[Source data]:
+--

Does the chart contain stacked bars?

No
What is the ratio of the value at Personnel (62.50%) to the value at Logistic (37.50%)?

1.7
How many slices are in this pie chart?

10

+--

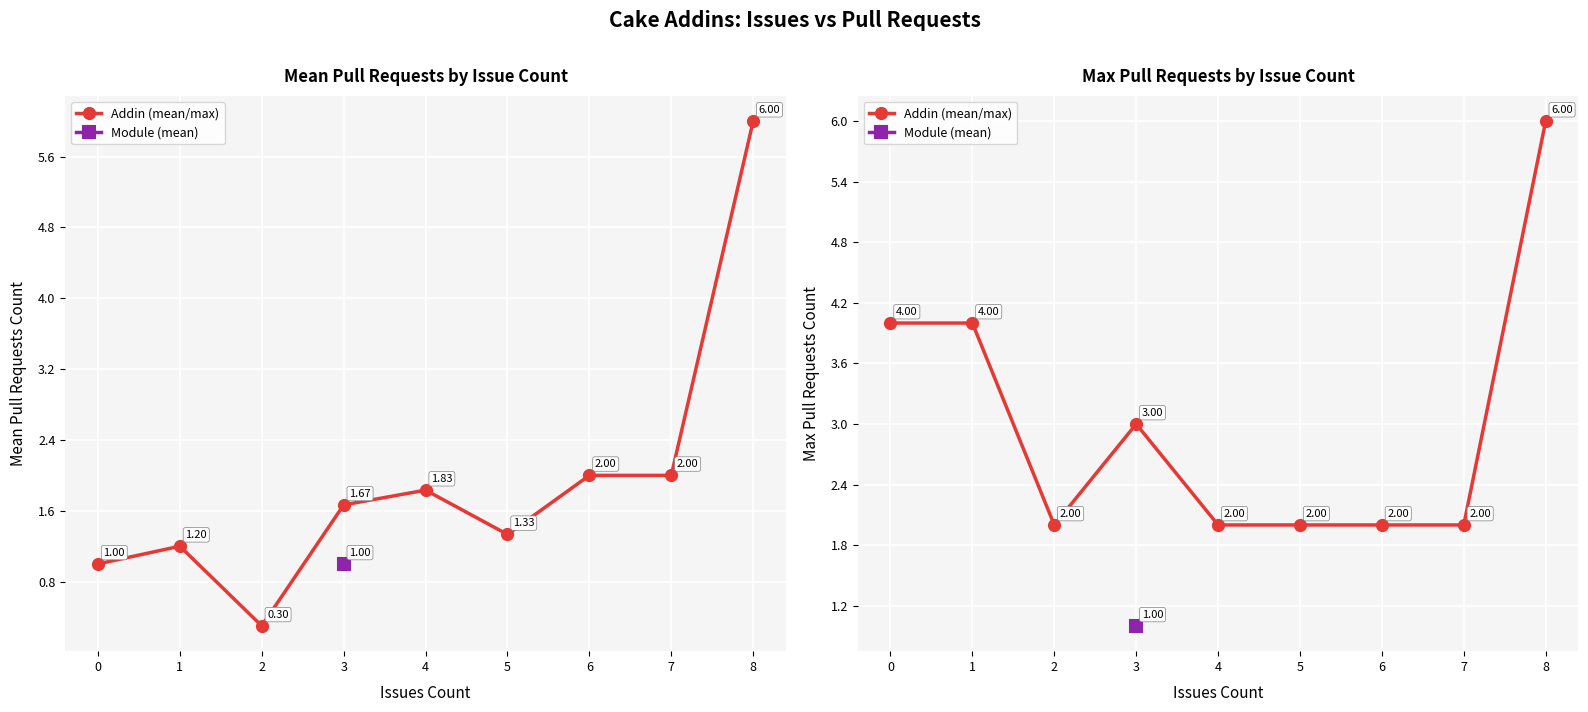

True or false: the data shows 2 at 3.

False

+--

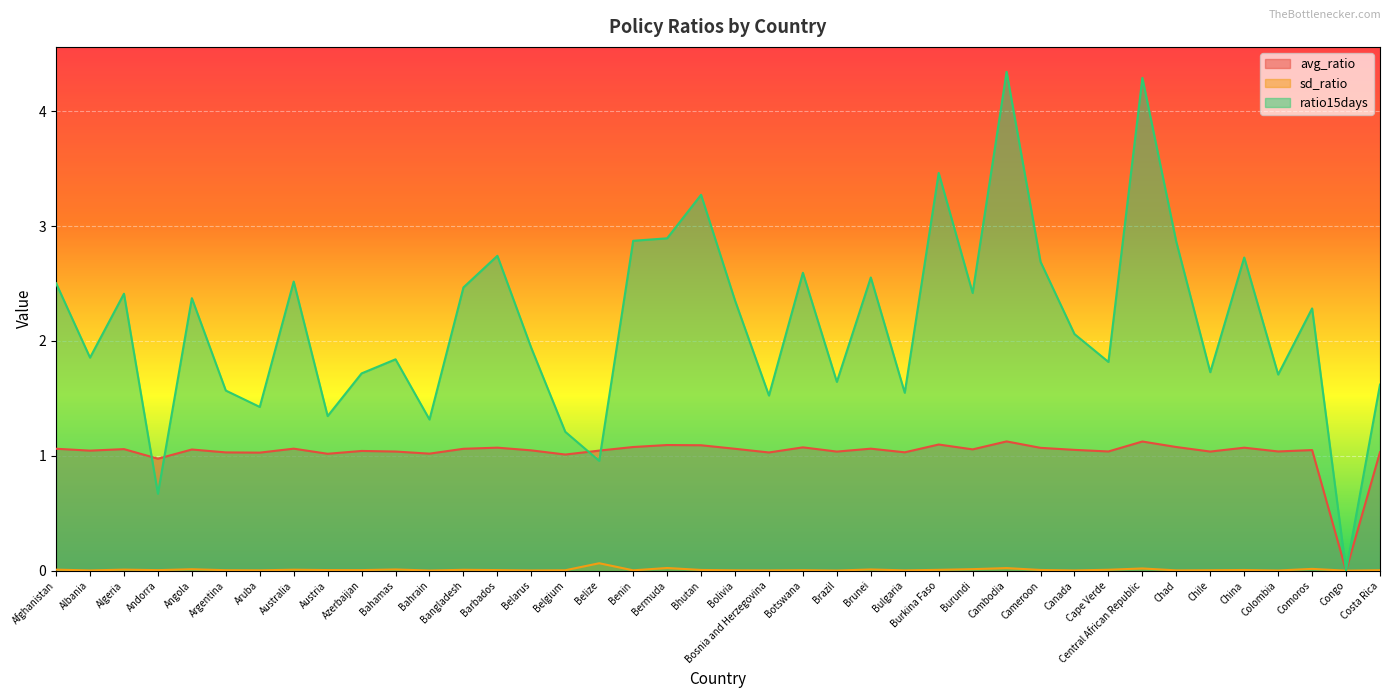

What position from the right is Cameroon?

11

+--

[Written task]: List each line in the entries above that contains the string "What".

[Result of the exercise]:
What is the ratio of the value at Personnel (62.50%) to the value at Logistic (37.50%)?
What position from the right is Cameroon?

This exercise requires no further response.